----- TRECHO DO TEXTO -----

Artigo: “Representações Sociais de Negritude Sob o Olhar do Serviço Social”

Publicado por: Fernando Castelo Branco - DRT 1226-PI

 
 

As representações sociais são significados criados a partir de coisas concretas da realidade, como afirma Stuart Hall (apud Fernandes; Souza, 2016), “é o processo pelo qual membros de uma cultura usam a linguagem para instituir significados. Essa definição carrega uma premissa: as coisas, os objetos, os eventos do mundo não têm, neles mesmos, qualquer sentido fixo, final ou verdadeiro. Somos nós, em sociedade, entre culturas humanas, que atribuímos sentidos às coisas. Os sentidos, consequentemente, sempre mudarão de uma cultura para outra e de uma época para outra.” (HALL apud FERNANDES; SOUZA, 2016, p. 104).

No Brasil, devido ao processo de colonização e dominação pelos brancos europeus, índios e africanos, com suas marcas corporais tiveram a si atribuídos ao longo do processo de escravidão um status inferior aos brancos, com um efeito que perdura até hoje, com a sua marginalização e excludecêcia do acesso igualitário a bens e serviços.

----- DADOS FORNECIDOS -----

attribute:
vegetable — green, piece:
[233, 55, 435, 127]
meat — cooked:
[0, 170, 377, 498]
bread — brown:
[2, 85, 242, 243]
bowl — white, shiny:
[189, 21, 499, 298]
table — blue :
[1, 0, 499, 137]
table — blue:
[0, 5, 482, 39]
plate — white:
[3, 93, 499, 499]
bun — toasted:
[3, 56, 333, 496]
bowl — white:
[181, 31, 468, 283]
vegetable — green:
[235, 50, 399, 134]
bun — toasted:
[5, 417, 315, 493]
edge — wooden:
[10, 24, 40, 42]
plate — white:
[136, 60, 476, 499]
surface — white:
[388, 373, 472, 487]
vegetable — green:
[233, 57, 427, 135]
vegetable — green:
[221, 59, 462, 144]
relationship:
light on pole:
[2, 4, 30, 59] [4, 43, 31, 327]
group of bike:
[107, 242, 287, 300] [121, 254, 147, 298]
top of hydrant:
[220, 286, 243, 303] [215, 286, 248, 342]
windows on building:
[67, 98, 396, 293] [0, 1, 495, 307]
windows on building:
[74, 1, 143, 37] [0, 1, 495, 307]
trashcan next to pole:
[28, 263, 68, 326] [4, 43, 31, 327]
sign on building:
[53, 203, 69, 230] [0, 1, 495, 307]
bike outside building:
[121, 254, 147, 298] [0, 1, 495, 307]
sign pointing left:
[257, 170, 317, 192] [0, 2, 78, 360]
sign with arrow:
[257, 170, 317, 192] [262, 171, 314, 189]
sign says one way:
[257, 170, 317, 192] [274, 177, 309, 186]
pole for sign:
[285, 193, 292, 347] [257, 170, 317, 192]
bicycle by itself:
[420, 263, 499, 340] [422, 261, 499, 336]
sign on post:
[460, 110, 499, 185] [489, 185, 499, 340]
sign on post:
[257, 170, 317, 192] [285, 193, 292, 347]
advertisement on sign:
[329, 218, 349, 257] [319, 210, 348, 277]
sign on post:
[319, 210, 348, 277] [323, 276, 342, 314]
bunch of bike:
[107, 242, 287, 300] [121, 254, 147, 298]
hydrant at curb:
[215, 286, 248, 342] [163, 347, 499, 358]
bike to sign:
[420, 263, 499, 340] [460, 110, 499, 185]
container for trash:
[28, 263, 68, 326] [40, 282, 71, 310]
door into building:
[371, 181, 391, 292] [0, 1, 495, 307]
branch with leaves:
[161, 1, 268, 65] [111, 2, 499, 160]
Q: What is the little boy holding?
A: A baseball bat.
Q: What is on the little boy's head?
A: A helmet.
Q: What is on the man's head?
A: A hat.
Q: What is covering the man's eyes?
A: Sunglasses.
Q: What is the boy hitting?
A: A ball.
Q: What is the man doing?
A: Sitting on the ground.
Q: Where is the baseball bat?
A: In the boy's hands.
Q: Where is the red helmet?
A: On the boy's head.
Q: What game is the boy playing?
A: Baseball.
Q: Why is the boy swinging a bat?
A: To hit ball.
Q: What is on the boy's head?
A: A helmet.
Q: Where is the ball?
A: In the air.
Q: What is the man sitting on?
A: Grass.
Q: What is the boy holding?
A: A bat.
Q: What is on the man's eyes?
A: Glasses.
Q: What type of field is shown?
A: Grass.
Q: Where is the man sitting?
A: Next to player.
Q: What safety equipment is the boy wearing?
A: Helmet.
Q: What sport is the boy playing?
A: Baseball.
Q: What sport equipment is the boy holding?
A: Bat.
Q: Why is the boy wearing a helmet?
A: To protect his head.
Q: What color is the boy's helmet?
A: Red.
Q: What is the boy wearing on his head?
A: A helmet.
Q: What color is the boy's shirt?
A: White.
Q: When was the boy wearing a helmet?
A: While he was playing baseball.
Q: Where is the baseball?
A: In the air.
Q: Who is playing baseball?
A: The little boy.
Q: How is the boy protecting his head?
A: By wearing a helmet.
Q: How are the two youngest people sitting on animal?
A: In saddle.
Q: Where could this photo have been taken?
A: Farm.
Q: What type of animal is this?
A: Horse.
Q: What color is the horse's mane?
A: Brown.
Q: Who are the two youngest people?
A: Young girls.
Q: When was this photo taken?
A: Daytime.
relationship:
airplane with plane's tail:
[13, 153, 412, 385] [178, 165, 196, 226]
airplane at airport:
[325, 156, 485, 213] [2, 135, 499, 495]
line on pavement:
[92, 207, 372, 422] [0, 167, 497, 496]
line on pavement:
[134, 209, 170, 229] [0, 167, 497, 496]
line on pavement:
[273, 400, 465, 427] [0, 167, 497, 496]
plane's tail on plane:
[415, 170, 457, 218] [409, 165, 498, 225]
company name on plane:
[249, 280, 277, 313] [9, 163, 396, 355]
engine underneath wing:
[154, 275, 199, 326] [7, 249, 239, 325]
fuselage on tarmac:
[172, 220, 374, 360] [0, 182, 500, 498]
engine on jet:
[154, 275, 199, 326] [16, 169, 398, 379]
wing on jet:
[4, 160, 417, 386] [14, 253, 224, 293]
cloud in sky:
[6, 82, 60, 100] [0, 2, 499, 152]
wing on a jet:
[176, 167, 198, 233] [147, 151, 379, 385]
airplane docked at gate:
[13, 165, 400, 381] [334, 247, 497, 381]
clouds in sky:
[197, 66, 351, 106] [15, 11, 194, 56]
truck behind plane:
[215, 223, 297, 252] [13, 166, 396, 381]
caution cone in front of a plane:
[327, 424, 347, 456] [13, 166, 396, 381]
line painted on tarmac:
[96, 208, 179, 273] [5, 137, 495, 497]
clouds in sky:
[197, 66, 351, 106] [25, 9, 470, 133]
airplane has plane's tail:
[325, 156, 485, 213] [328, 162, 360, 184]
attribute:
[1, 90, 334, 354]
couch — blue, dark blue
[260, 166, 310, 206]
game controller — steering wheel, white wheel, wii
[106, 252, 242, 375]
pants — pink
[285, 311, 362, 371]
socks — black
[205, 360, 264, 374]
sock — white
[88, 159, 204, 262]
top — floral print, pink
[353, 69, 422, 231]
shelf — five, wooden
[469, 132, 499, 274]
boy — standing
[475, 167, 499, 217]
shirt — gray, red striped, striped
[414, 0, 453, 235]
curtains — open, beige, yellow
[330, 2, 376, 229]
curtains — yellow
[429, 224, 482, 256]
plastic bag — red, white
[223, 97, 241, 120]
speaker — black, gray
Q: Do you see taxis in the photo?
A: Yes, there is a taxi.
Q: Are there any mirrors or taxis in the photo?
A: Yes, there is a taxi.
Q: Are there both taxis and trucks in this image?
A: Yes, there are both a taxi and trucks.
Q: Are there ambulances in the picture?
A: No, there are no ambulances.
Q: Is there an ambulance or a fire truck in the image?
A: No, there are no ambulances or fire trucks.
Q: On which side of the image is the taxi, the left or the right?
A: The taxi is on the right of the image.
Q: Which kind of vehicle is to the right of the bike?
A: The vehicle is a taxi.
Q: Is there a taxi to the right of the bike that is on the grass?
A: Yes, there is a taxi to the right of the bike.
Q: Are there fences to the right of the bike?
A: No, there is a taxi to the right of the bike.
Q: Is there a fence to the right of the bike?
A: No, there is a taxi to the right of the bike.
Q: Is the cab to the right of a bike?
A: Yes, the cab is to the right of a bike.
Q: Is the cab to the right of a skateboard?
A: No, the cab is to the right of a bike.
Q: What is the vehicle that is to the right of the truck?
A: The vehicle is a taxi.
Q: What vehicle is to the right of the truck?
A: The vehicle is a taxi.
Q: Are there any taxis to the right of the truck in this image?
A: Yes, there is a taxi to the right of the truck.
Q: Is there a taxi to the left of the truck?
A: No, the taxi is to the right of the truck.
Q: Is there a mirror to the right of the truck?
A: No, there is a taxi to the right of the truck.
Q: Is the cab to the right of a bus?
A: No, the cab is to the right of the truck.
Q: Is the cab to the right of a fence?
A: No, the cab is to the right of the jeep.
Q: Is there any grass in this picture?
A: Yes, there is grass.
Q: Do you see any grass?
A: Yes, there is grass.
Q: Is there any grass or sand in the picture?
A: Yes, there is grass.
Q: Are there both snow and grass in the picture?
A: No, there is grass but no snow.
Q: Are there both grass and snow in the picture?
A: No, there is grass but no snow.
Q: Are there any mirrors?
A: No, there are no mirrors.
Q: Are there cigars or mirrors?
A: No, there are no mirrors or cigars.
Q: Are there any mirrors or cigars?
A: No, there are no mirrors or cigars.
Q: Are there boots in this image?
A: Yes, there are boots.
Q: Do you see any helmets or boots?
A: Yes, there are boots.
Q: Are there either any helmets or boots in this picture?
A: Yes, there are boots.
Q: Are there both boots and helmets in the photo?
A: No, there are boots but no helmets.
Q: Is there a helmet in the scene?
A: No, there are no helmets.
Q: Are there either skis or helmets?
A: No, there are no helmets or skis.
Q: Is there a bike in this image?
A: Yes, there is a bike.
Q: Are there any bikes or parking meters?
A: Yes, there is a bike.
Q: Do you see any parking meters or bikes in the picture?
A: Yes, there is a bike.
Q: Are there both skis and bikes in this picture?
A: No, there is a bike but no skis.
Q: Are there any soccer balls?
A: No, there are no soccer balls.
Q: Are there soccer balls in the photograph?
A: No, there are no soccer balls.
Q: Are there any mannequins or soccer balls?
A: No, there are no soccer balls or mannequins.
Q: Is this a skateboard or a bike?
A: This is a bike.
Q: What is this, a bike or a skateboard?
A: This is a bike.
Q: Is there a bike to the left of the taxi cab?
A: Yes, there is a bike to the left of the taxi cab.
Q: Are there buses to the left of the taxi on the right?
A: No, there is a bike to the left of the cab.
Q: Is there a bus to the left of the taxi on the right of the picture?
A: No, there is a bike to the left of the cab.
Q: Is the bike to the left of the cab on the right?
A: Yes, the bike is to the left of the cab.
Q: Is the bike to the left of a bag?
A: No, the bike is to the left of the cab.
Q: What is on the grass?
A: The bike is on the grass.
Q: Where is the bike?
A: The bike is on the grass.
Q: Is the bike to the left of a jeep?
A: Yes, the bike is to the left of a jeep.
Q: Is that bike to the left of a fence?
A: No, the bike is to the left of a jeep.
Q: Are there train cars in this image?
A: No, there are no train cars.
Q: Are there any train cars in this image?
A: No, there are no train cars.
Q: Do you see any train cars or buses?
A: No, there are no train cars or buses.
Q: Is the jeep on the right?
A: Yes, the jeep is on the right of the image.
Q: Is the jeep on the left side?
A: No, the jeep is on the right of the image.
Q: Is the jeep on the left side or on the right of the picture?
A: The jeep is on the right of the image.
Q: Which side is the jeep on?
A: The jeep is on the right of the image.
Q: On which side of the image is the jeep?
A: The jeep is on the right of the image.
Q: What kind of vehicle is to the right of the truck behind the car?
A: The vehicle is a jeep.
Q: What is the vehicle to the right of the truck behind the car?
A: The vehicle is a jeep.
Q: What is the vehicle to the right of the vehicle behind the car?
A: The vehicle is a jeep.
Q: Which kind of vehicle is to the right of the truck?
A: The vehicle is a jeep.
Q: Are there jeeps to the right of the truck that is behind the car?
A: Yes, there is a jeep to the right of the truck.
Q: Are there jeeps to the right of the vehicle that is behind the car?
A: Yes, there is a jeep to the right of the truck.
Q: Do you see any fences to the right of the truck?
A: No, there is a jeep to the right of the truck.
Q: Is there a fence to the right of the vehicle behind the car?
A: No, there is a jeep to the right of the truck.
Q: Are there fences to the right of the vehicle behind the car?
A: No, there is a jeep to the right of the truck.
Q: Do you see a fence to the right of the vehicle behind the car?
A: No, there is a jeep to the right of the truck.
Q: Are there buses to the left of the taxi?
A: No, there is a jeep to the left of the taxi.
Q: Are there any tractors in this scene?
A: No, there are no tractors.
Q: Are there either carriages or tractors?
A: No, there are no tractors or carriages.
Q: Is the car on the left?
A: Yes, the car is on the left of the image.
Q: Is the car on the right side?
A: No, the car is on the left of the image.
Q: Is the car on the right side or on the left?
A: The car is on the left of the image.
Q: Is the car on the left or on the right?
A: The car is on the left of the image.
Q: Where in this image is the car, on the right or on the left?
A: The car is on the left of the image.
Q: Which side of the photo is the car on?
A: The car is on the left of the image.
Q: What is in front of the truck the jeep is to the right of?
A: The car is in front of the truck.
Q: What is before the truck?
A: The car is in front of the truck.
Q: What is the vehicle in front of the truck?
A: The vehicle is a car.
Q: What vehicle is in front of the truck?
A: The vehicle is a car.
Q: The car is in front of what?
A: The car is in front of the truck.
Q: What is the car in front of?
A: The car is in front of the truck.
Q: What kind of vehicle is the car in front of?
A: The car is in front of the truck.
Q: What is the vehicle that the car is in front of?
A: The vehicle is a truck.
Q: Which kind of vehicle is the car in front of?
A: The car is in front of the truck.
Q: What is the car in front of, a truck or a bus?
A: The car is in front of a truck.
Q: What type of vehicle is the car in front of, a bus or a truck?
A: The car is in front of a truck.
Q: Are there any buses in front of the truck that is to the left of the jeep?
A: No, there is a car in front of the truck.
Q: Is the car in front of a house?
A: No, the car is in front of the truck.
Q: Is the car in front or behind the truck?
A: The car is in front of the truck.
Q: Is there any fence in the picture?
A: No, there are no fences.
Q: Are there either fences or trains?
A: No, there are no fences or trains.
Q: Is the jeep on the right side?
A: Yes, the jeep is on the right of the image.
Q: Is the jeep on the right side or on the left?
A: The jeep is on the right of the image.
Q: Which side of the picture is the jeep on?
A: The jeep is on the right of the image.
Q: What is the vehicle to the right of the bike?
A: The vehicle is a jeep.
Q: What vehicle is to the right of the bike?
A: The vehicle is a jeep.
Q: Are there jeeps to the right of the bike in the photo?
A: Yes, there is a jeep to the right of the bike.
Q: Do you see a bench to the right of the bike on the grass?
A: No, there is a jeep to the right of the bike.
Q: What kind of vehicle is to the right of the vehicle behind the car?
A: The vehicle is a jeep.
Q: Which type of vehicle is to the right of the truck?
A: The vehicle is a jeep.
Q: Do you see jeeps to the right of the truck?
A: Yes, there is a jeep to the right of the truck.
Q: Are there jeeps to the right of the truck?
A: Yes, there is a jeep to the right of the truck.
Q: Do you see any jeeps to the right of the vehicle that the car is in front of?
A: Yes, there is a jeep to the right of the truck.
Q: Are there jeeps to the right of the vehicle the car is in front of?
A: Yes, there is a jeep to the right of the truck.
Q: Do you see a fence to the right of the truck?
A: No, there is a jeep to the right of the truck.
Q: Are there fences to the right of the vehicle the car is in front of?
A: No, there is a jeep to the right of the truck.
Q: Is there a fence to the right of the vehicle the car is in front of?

-----

TAREFAS OBRIGATÓRIAS =>
[1] Transcreva do texto sobre representações sociais de negritude o trecho que começa em "As representações sociais" e segue até "2016, p. 104).".
[2] No texto sobre representações sociais de negritude, a quem a citação de Stuart Hall atribui o papel de dar sentido às coisas?

RESPOSTAS POR TAREFA =>
[1]
As representações sociais são significados criados a partir de coisas concretas da realidade, como afirma Stuart Hall (apud Fernandes; Souza, 2016), “é o processo pelo qual membros de uma cultura usam a linguagem para instituir significados. Essa definição carrega uma premissa: as coisas, os objetos, os eventos do mundo não têm, neles mesmos, qualquer sentido fixo, final ou verdadeiro. Somos nós, em sociedade, entre culturas humanas, que atribuímos sentidos às coisas. Os sentidos, consequentemente, sempre mudarão de uma cultura para outra e de uma época para outra.” (HALL apud FERNANDES; SOUZA, 2016, p. 104).

[2] A nós, em sociedade, entre culturas humanas.